История одного города. Господа Головлевы. Сказки
Шрифт:
С другой стороны, она не могла не заметить, что и с сиротами делается что-то неладное. Они вдруг заскучали и опустили головы. Какие-то смутные планы будущего волновали их — планы, в которых представления о труде шли вперемежку с представлениями об удовольствиях, конечно, самого невинного свойства. Тут были и воспоминания об институте, в котором они воспитывались, и вычитанные урывками мысли о людях труда, и робкая надежда с помощью институтских связей ухватиться за какую-то нить и при ее пособии войти в светлое царство человеческой жизни. Над всей этой смутностью тем не менее господствовала одна щемящая и очень определенная мысль: во что бы ни стало уйти из постылой Погорелки. И вот в одно прекрасное утро Аннинька и Любинька объявили бабушке, что долее оставаться в Погорелке не могут и не хотят. Что это ни на что не похоже, что они в Погорелке никого не видят, кроме попа, который к тому же постоянно, при свидании с ними, почему-то заговаривает о девах, погасивших свои светильники, и что вообще — «так нельзя». Девицы говорили резко, ибо боялись бабушки, и тем больше напускали на себя храбрости, чем больше ждали с ее стороны гневной вспышки и отпора. Но, к удивлению, Арина Петровна выслушала их сетования не только без гнева, но даже не выказав
Последние удары судьбы не просто смирили ее, но еще осветили в ее умственном кругозоре некоторые уголки, в которые мысль ее, по-видимому, никогда дотоле не заглядывала. Она поняла, что в человеческом существе кроются известные стремления, которые могут долго дремать, но, раз проснувшись, уже неотразимо влекут человека туда, где прорезывается луч жизни, тот отрадный луч, появление которого так давно подстерегали глаза среди безнадежной мглы настоящего. И, раз поняв законность подобного стремления, она уж была бессильна противодействовать ему. Правда, она отговаривала внучек от их намерения, но слабо, без убеждения; она беспокоилась насчет ожидающего их будущего, тем более что сама не имела никаких связей в так называемом свете, но в то же время чувствовала, что разлука с девушками есть дело должное, неизбежное. Что с ними будет? — этот вопрос вставал перед ней назойливо и ежеминутно; но ведь ни этим вопросом, ни даже более страшными не удержишь того, кто рвется на волю. А девушки только об том и твердили, чтоб вырваться из Погорелки. И действительно, после немногих колебаний и отсрочек, сделанных в угоду бабушке, уехали.

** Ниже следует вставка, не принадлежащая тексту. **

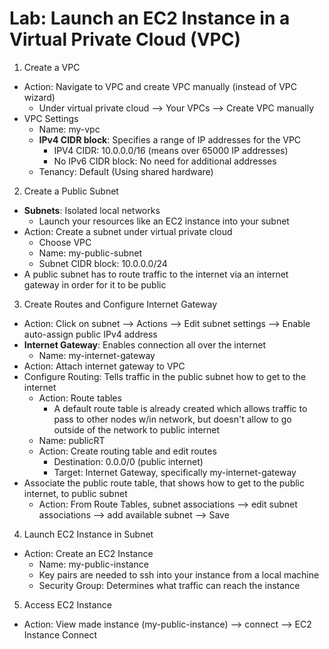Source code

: # Lab: Launch an EC2 Instance in a Virtual Private Cloud (VPC)

1. Create a VPC
- Action: Navigate to VPC and create VPC manually (instead of VPC wizard)
	- Under virtual private cloud --> Your VPCs --> Create VPC manually
- VPC Settings
	- Name: my-vpc
	- **IPv4 CIDR block**: Specifies a range of IP addresses for the VPC
		- IPV4 CIDR: 10.0.0.0/16 (means over 65000 IP addresses)
		- No IPv6 CIDR block: No need for additional addresses
	- Tenancy: Default (Using shared hardware)

2. Create a Public Subnet
- **Subnets**: Isolated local networks
	- Launch your resources like an EC2 instance into your subnet 
- Action: Create a subnet under virtual private cloud
	- Choose VPC
	- Name: my-public-subnet
	- Subnet CIDR block: 10.0.0.0/24
- A public subnet has to route traffic to the internet via an internet gateway in order for it to be public


3. Create Routes and Configure Internet Gateway
- Action: Click on subnet --> Actions --> Edit subnet settings --> Enable auto-assign public IPv4 address
- **Internet Gateway**: Enables connection all over the internet
	- Name: my-internet-gateway
- Action: Attach internet gateway to VPC
- Configure Routing: Tells traffic in the public subnet how to get to the internet
	- Action: Route tables
		- A default route table is already created which allows traffic to pass to other nodes w/in network, but doesn't allow to go outside of the network to public internet
	- Name: publicRT
	- Action: Create routing table and edit routes
		- Destination: 0.0.0/0 (public internet)
		- Target: Internet Gateway, specifically my-internet-gateway
- Associate the public route table, that shows how to get to the public internet, to public subnet
	- Action: From Route Tables, subnet associations --> edit subnet associations --> add available subnet --> Save

4. Launch EC2 Instance in Subnet
- Action: Create an EC2 Instance
	- Name: my-public-instance
	- Key pairs are needed to ssh into your instance from a local machine
	- Security Group: Determines what traffic can reach the instance

5. Access EC2 Instance
- Action: View made instance (my-public-instance) --> connect --> EC2 Instance Connect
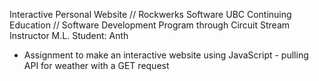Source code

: Interactive Personal Website // Rockwerks Software
UBC Continuing Education // Software Development Program through Circuit Stream
Instructor M.L. 
Student: Anth
- Assignment to make an interactive website using JavaScript - pulling API for weather with a GET request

С отъездом сирот погорелковский дом окунулся в какую-то безнадежную тишину. Как ни сосредоточенна была Арина Петровна по природе, но близость человеческого дыхания производила и на нее успокоительное действие. Проводивши внучек, она, может быть, в первый раз почувствовала, что от ее существа что-то оторвалось и что она разом получила какую-то безграничную свободу, до того безграничную, что она уже ничего не видела перед собой, кроме пустого пространства. Чтоб как-нибудь скрыть в собственных глазах эту пустоту, она распорядилась немедленно заколотить парадные комнаты и мезонин, в котором жили сироты («кстати, и дров меньше выходить будет», — думала она при этом), а для себя отделила всего две комнаты, из которых в одной помещался большой киот с образами, а другая представляла в одно и то же время спальную, кабинет и столовую. Прислугу тоже, ради экономии, распустила, оставив при себе только старую, едва таскающую ноги ключницу Афимьюшку да одноглазую солдатку Марковну, которая готовила кушанье и стирала белье. Но все эти предосторожности помогли мало: ощущение пустоты не замедлило проникнуть и в те две комнаты, в которых она думала отгородиться от него. Беспомощное одиночество и унылая праздность — вот два врага, с которыми она очутилась лицом к лицу и с которыми отныне обязывалась коротать свою старость. А вслед за ними не заставила себя ждать и работа физического и нравственного разрушения, работа тем более жестокая, чем меньше отпора дает ей праздная жизнь.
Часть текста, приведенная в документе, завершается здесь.